The Department is working with the CDC on this investigation. We encourage all to continue practicing Covid-19 mitigation.
Florida has evidence of the first identified case of the UK COVID-19 variant in Martin County. The individual is a male in his 20s with no history of travel. The Department is working with the CDC on this investigation. We encourage all to continue practicing COVID-19 mitigation.
The health agency noted, however, that it anticipates “little to no impact” on the effectiveness of any of the coronavirus vaccines currently approved for use in the US.
The announcement follows similar notices from officials in Colorado and California this week, which reported the country’s first two cases of the new strain. As in Colorado, the carrier in Florida is a 20-something male with no recent travel history.

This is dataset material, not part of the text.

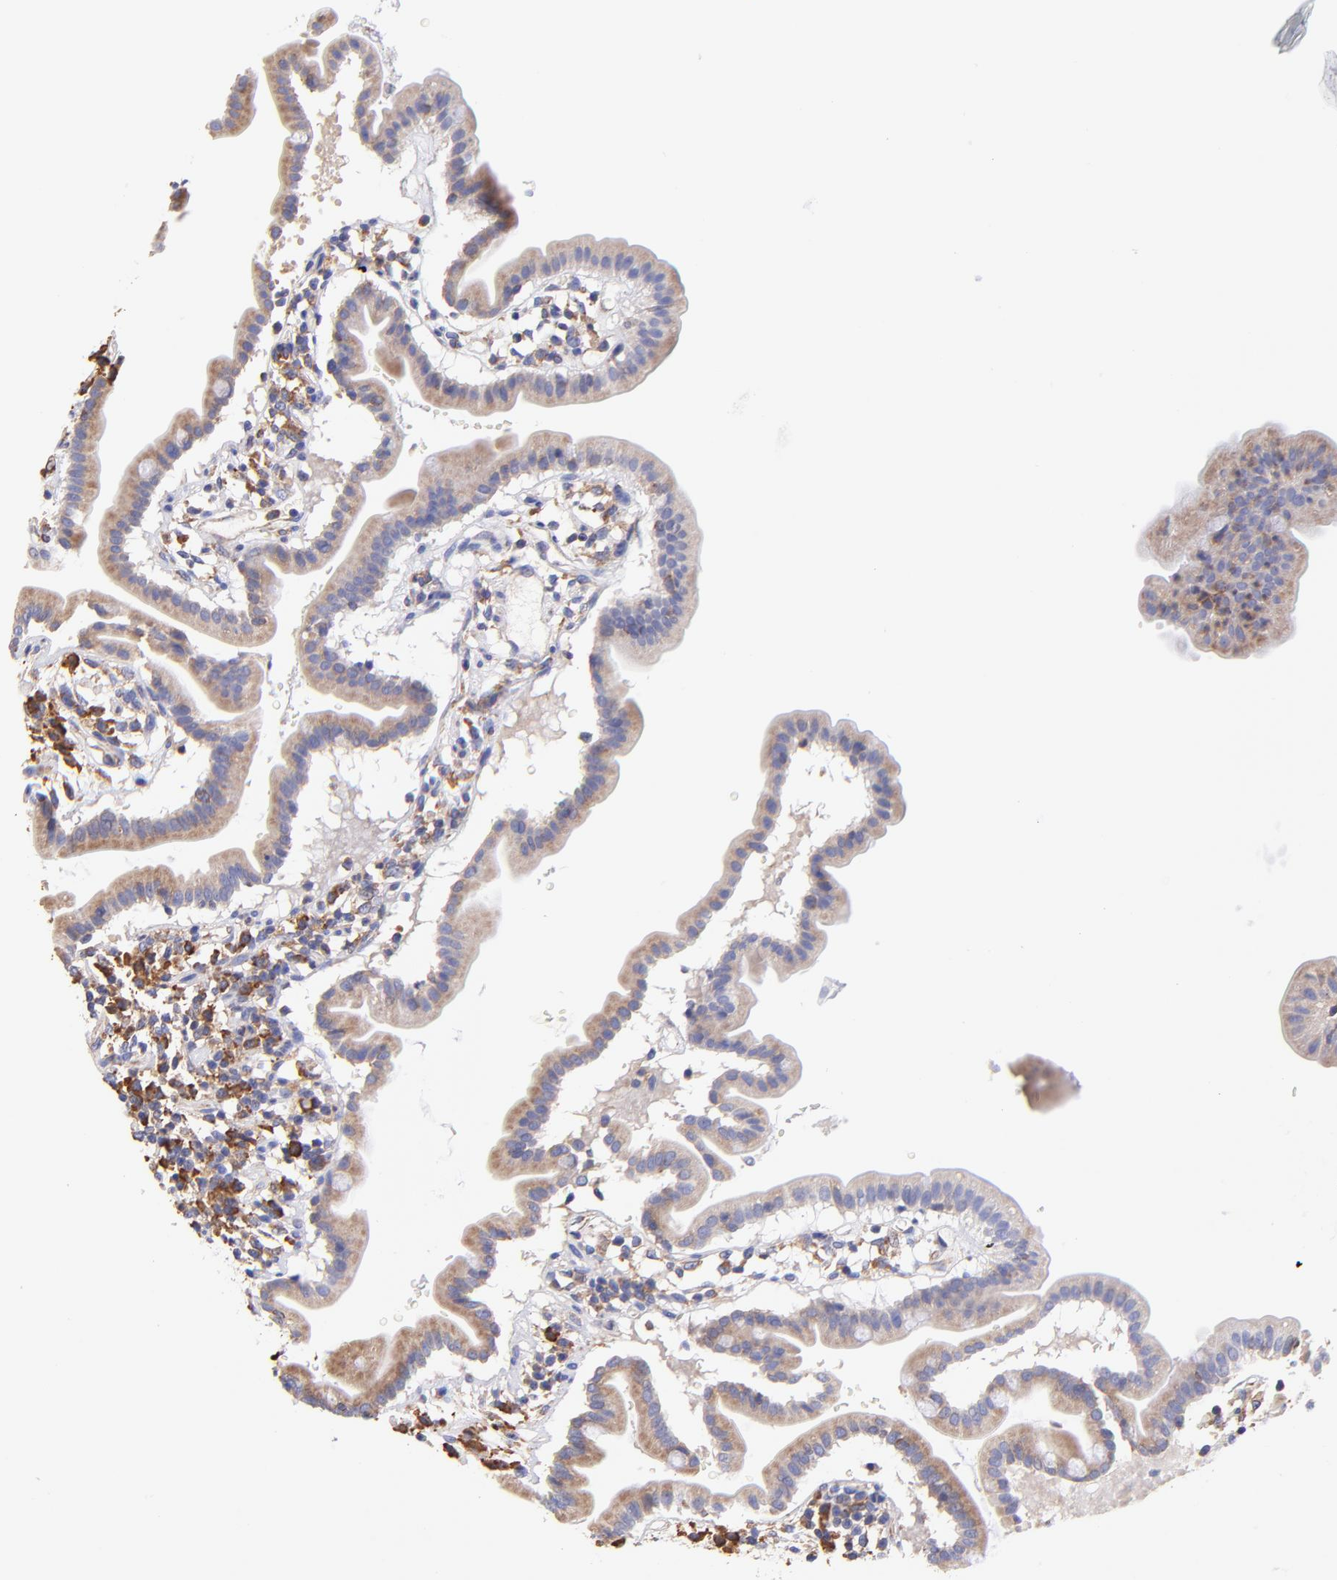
{"staining": {"intensity": "weak", "quantity": ">75%", "location": "cytoplasmic/membranous"}, "tissue": "duodenum", "cell_type": "Glandular cells", "image_type": "normal", "snomed": [{"axis": "morphology", "description": "Normal tissue, NOS"}, {"axis": "topography", "description": "Duodenum"}], "caption": "Immunohistochemical staining of normal duodenum displays weak cytoplasmic/membranous protein positivity in about >75% of glandular cells.", "gene": "PREX1", "patient": {"sex": "male", "age": 50}}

Hours before the health department publicized the arrival of the mutant bug on Thursday, it reported a record-breaking 17,192 new cases across the state, shattering the previous high of 16,653 tallied the day prior, and even topping a combined two-day total of 17,345 reported in November.
First detected in the UK in September, the new strain has set off alarm bells for health officials around the world, prompting travel restrictions on those departing Britain in dozens of countries. Some experts have estimated the variant to be some 70 percent more infectious than other known types, though it is not believed to be more lethal or to produce more severe symptoms.
To date, Florida has reported a total of 1.3 million coronavirus infections and in excess of 21,000 deaths, according to data compiled by Johns Hopkins University, putting it in the top-three states in the country in terms of combined cases. Nationwide, nearly 20 million people have tested positive for the virus, with more than 345,000 fatalities.